AT&T is leveraging Blue Jeans Network's cloud-based video conferencing technology as a service to its business customers.
The two companies announced the partnership Oct. 7, with officials for both noting that through the AT&T Video Meetings with Blue Jeans service, business customers will be able to host video conferences on a broad range of devices, from desktop PCs and video-equipped conference rooms to smartphones and tablets.
Blue Jeans' cloud-based solutions will make it easier for AT&T business users to meet from anywhere and at any time, while also giving the wireless carrier another mobility service it can offer.
"Today, people expect convenient and effective ways to work together whether they are in the office, at home, or on the road," said Abhi Ingle, senior vice president of advanced solutions for AT&T's Mobile and Business Solutions. "We're taking complexity out of the equation."
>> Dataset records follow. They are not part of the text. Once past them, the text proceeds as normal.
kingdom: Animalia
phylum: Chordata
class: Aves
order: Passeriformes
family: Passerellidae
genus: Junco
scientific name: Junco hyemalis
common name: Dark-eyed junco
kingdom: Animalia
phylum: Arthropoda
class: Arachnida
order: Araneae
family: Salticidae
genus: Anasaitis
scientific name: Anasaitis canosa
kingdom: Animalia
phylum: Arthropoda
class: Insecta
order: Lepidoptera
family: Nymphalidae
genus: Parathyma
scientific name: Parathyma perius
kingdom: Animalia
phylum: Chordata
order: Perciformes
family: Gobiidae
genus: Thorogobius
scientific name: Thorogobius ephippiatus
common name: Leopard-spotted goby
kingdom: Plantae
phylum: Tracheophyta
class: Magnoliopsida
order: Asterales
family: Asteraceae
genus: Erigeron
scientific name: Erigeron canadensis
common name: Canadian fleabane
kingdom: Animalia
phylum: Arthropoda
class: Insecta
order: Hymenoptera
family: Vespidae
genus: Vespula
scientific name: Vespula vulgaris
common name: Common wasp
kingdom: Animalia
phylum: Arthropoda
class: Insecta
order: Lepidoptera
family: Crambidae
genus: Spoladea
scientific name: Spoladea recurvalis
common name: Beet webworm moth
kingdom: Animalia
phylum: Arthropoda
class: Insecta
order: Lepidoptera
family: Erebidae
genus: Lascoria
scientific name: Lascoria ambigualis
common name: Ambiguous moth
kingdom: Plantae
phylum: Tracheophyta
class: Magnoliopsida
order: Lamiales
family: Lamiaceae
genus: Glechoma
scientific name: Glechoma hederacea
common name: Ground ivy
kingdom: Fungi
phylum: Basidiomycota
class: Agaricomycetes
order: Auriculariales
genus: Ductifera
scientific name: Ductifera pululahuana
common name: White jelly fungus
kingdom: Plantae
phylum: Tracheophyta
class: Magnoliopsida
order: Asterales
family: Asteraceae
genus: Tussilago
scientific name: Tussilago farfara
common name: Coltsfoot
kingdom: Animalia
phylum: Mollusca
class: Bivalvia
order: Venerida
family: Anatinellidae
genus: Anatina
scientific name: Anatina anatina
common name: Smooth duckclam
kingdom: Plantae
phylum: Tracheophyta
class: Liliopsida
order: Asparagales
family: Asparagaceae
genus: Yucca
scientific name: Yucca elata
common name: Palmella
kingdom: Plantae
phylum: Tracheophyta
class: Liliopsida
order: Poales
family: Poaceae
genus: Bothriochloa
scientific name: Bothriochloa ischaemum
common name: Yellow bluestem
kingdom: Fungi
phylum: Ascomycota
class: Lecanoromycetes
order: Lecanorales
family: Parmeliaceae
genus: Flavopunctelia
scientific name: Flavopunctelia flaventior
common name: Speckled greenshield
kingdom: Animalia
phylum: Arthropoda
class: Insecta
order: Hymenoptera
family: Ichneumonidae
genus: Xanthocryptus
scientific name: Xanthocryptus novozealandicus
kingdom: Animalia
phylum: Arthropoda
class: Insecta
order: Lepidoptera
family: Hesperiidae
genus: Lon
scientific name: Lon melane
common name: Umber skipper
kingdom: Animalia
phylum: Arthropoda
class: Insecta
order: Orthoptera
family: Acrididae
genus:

The video conferencing market is continuing to undergo a transformation as people and businesses shift away from expensive and complex systems housed in conference rooms and opt instead for software- and cloud-based solutions that enable them to collaborate at any time from anywhere and on any device. Employees are becoming more mobile, working remotely or from the road, and are using a greater range of devices—including smartphones, tablets and notebooks—to collaborate on.
IDC analysts for a couple of years have followed the shift in the market, noting that sales of video conferencing equipment continue to fall even as the demand for collaboration technologies increases. Video continues to be a key part of businesses' collaboration strategies, but "among the challenges customers are currently working through is determining exactly when and how to provision their video deployments as more software-centric and cloud-based service offerings become part of the enterprise video market landscape," Petr Jirovsky, research manager for IDC's Worldwide Networking Trackers, said in a statement in August.
Officials with Blue Jeans and AT&T noted a survey by Instant.ly that found that 95 percent of respondents said video collaboration improves business relationships, and 87 percent preferred to connect with their remote manager over video. Eighty percent would rather speak to customers via video, and 73 percent want to talk about sensitive human-relations issues over video.
"Despite all the advances in modern technology, the most powerful tool for business still remains the human face," Blue Jeans CEO Krish Ramakrishnan said in a statement.